### [DOCUMENT EXCERPT]
•••••
Lytell, Bert

Bert Lytell

Bert Mortimer Lytell (24 February 1884 – 28 September 1954) was one of many members of The Lambs who started out in Vaudeville and made the leap to Broadway, radio serials, silent films, talking pictures, and ultimately to live television. He toured the country numerous times–even to the Hawaiian Islands–and was cast as the dashing leading man from his twenties to his fifties. Lytell was a member of the club for 35 years, served as Shepherd for five terms, and helped rejuvenate the membership after the effects of World War II. He was the president of Actors Equity and brokered the deal for the U.S. government to bring Equity members to wartime camp shows. For his devotion to the club and acting, he was named an Immortal Lamb.

Bert Lytell was born in New York City in 1884, the son of actor, author, and producer William H. Lytell and actress Blanche Mortimer. He came from a family of stage players. Both on his father’s and mother’s side, the Lytells were long prominent in the theatre, as far back as the days of legendary thespian Augustin Daly (1838-1899). Lytell’s maternal grandfather, J.K. Mortimer, was a prominent member of the Daly Company, nicknamed “Handsome Johnny Mortimer.” His mother Blanche died when he was 10.
•••••
### [ENTRIES]
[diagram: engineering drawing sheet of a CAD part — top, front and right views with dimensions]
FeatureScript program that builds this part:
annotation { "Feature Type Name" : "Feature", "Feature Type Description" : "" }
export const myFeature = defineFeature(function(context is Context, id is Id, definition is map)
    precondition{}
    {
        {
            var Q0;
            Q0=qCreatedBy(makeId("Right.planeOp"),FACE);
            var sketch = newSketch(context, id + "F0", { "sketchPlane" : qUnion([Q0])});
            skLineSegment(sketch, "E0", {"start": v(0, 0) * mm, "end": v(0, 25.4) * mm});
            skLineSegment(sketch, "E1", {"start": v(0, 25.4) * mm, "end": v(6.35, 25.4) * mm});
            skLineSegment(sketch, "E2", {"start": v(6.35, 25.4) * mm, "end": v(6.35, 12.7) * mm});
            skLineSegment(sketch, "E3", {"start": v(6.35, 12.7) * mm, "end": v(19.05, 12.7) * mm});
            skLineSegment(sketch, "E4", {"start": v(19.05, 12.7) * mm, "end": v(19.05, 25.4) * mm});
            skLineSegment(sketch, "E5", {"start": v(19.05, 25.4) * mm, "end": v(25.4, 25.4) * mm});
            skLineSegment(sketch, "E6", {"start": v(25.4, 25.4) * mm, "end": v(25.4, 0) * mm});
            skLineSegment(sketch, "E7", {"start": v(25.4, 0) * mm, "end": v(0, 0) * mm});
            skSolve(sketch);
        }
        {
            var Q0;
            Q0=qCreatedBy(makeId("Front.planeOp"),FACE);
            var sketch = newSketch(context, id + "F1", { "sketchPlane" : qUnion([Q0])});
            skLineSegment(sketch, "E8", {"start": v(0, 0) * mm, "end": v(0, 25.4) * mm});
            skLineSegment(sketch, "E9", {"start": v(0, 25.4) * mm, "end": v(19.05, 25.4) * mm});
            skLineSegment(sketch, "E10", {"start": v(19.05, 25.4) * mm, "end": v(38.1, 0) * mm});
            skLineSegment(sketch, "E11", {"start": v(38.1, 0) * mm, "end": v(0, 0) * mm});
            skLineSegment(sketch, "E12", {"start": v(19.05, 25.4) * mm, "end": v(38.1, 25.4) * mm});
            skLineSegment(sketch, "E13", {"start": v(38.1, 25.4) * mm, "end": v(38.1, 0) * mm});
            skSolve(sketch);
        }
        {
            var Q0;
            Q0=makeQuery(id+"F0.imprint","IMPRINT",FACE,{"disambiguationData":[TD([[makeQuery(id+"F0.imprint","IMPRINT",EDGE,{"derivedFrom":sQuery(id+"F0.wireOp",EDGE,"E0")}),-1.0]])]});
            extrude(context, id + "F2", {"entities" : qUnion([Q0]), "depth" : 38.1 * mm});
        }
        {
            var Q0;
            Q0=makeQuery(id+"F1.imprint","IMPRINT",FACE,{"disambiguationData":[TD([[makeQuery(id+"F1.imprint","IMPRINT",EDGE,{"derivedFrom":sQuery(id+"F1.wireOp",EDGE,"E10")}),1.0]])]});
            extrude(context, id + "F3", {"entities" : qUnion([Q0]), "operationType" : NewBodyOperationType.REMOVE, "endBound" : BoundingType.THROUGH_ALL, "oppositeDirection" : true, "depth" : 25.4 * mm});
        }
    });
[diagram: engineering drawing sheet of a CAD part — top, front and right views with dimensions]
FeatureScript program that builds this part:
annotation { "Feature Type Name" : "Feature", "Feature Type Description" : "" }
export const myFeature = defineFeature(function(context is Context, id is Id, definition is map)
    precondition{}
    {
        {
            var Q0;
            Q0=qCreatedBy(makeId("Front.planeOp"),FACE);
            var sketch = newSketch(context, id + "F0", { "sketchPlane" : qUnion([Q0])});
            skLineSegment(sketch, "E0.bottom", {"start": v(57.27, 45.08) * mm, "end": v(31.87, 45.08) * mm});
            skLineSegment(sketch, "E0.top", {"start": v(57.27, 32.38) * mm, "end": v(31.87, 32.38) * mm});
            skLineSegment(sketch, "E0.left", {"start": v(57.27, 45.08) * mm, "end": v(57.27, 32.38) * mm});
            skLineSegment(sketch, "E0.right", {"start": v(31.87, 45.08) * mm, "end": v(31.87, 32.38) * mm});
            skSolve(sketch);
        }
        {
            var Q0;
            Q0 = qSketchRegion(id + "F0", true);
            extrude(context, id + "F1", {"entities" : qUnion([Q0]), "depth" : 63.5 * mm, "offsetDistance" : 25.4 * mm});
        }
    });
•••••
### [WHAT YOU WILL DO]
1) Using the Bert Lytell biography, say whether each statement agrees with it, answering yes or no and quoting the words that decide it: (a) Lytell served as Shepherd of The Lambs for five terms. (b) Lytell's mother died when he was 20. (c) Lytell was born in Chicago.
2) Summarize the Bert Lytell biography in two sentences.
3) Repeat word for word the part of the Bert Lytell biography that opens with the words containing "Lytell, Bert" and closes with "an Immortal Lamb.".

### [THE RESPONSES]
1)
(a) Yes: "served as Shepherd for five terms"
(b) No: "His mother Blanche died when he was 10."
(c) No: "Bert Lytell was born in New York City in 1884"

2) Bert Lytell (1884–1954) was a member of The Lambs who moved from vaudeville to Broadway, radio, films, and television, served five terms as the club's Shepherd, was president of Actors Equity, and was named an Immortal Lamb. Born in New York City to a family of stage players, he was the son of William H. Lytell and Blanche Mortimer, and his grandfather J.K. Mortimer was a prominent member of the Daly Company.

3)
Lytell, Bert

Bert Lytell

Bert Mortimer Lytell (24 February 1884 – 28 September 1954) was one of many members of The Lambs who started out in Vaudeville and made the leap to Broadway, radio serials, silent films, talking pictures, and ultimately to live television. He toured the country numerous times–even to the Hawaiian Islands–and was cast as the dashing leading man from his twenties to his fifties. Lytell was a member of the club for 35 years, served as Shepherd for five terms, and helped rejuvenate the membership after the effects of World War II. He was the president of Actors Equity and brokered the deal for the U.S. government to bring Equity members to wartime camp shows. For his devotion to the club and acting, he was named an Immortal Lamb.